In deze zaak heeft de Centrale Raad van Beroep op 1 juli 2021 uitspraak gedaan in hoger beroep tegen een eerdere uitspraak van de rechtbank Den Haag. De appellant, een voormalig lid van het beroepspersoneel van de Koninklijke Luchtmacht, was in geschil met de Staatssecretaris van Defensie over de restitutieverplichting van opleidingskosten na beëindiging van zijn dienstverband. De staatssecretaris had bepaald dat de beëindiging van het dienstverband per 16 oktober 2017 resulteerde in een resterende restitutieverplichting van € 6.577,40. De appellant stelde echter dat de restitutieverplichting pas inging op de datum van zijn aanstelling, 17 augustus 2010, en dat er op het moment van zijn ontslag geen resterende restitutieverplichting meer bestond.
De Raad oordeelde dat de staatssecretaris de restitutieverplichting niet correct had vastgesteld. De Nota van 3 juni 2008 en bijlage B gaven aan dat de datum van aanstelling als ingangsdatum voor de restitutieverplichting moest worden beschouwd. De Raad concludeerde dat de staatssecretaris niet de bevoegdheid had om de ingangsdatum van de restitutieverplichting te wijzigen naar 27 mei 2011, zoals hij had gedaan. Hierdoor werd de uitspraak van de rechtbank vernietigd en het beroep van de appellant gegrond verklaard.

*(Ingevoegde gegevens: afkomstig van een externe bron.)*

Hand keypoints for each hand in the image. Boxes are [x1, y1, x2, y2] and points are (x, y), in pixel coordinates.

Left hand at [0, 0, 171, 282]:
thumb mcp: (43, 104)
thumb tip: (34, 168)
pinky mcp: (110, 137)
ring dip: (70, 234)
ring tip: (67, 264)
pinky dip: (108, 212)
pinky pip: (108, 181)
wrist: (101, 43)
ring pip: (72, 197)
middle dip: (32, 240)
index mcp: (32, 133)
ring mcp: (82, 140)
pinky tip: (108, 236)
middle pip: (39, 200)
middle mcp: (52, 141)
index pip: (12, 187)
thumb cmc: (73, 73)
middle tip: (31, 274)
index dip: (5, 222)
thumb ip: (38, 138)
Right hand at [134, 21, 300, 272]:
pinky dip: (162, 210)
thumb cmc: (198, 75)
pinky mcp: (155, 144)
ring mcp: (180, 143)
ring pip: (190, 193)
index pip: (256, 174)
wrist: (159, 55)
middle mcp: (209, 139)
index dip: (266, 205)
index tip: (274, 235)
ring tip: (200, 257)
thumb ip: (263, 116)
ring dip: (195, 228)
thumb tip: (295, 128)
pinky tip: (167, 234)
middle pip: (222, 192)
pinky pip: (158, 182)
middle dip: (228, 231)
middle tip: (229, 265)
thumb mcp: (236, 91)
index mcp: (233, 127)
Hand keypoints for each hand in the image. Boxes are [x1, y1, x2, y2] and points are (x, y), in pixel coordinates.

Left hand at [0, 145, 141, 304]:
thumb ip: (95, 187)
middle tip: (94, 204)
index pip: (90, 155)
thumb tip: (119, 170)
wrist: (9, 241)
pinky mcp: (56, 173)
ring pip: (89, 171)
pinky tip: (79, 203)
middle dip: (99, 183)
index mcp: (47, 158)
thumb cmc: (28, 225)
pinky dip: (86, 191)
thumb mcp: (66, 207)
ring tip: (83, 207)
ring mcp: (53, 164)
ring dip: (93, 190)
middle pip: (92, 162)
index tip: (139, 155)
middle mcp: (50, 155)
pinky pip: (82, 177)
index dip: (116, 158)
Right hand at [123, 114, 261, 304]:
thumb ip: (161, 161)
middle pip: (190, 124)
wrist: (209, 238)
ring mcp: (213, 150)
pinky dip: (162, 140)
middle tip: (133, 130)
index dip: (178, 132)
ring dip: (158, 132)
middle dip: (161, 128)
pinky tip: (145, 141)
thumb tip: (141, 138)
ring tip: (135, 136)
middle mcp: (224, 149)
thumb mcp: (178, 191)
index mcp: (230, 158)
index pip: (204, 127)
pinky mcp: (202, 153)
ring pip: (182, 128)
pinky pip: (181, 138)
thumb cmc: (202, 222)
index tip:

De Raad herroept het besluit van 5 oktober 2017 en veroordeelt de staatssecretaris in de kosten van de appellant, die in totaal € 3.526,- bedragen. Tevens wordt het griffierecht van € 429,- aan de appellant vergoed. Deze uitspraak benadrukt het belang van duidelijke communicatie over restitutieverplichtingen en de noodzaak voor bestuursorganen om zich aan de geldende regels te houden.